Jika benar bahwa pemberhentian ini berkaitan dengan kegiatan politik, maka tindakan Kepala Desa Abdul Hamid Teapon dapat dikategorikan sebagai tindakan maladministrasi yang memilikiunsur kepentingan politik.
Hal ini berpotensi dilaporkan ke Ombudsman RI, mengingat tugas lembaga ini adalah mengawasi dan memastikan bahwa pelayanan publik dilakukan secara adil dan sesuai aturan.
Pemberhentian perangkat desa dengan alasan yang tidak jelas atau tidak sesuai prosedur yang ditetapkan oleh pemerintah pusat dapat merugikan individu yang bersangkutan dan merusak kepercayaan masyarakat terhadap pemerintahan desa.
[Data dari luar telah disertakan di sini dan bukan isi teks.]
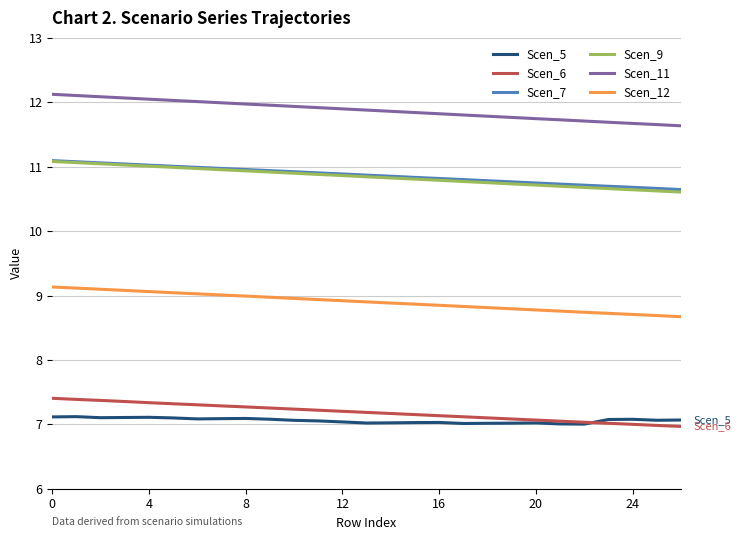

What is the minimum value for Scen_5?

7.0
Kepala desa harus bijak dalam menggunakan kewenangannya, terutama ketika menyangkut pemberhentian perangkat desa.
Setiap keputusan yang diambil harus didasarkan pada aturan hukum yang jelas dan transparan agar tidak menimbulkan kecurigaan adanya muatan politik atau kepentingan pribadi.
Jika kepala desa terus bertindak semena-mena, perangkat desa yang merasa dirugikan dapat menempuh jalur hukum dengan melaporkan tindakan tersebut ke Ombudsman RI atau lembaga berwenang lainnya untuk mendapatkan keadilan.
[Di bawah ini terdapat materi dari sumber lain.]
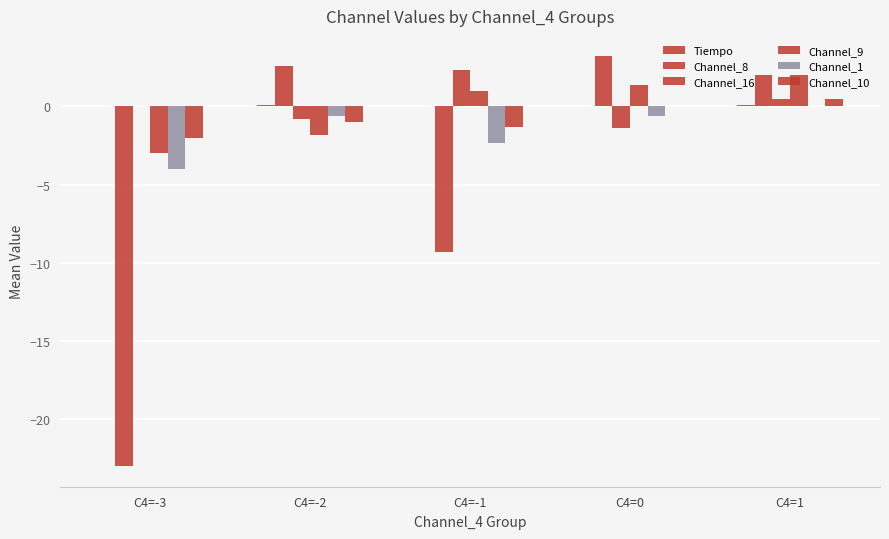

True or false: Channel_1 has a value of -0.6 at C4=-2.

True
Penting juga bagi perangkat desa untuk tetap netral dalam kegiatan politik praktis, sesuai dengan peraturan yang melarang aparat desa terlibat dalam politik praktis. Namun, jika ketaatan mereka justru dijadikan alasan untuk pemberhentian, hal ini menunjukkan adanya tindakan diskriminatif yang seharusnya tidak terjadi.
Kepala desa seharusnya membina perangkat desa dan menjaga agar pemerintahan desa berjalan sesuai aturan, bukan memberhentikan mereka tanpa dasar yang jelas.
Dalam hal ini, pihak terkait, seperti pemerintah kabupaten atau Dinas Pemberdayaan Masyarakat dan Desa, perlu turun tangan untuk memastikan bahwa pemberhentian perangkat desa di Desa Mangega sesuai dengan peraturan yang berlaku.
Jika ditemukan adanya pelanggaran, tindakan tegas harus diambil untuk menegakkan keadilan dan memastikan agar praktik semacam ini tidak terulang dimasa depan.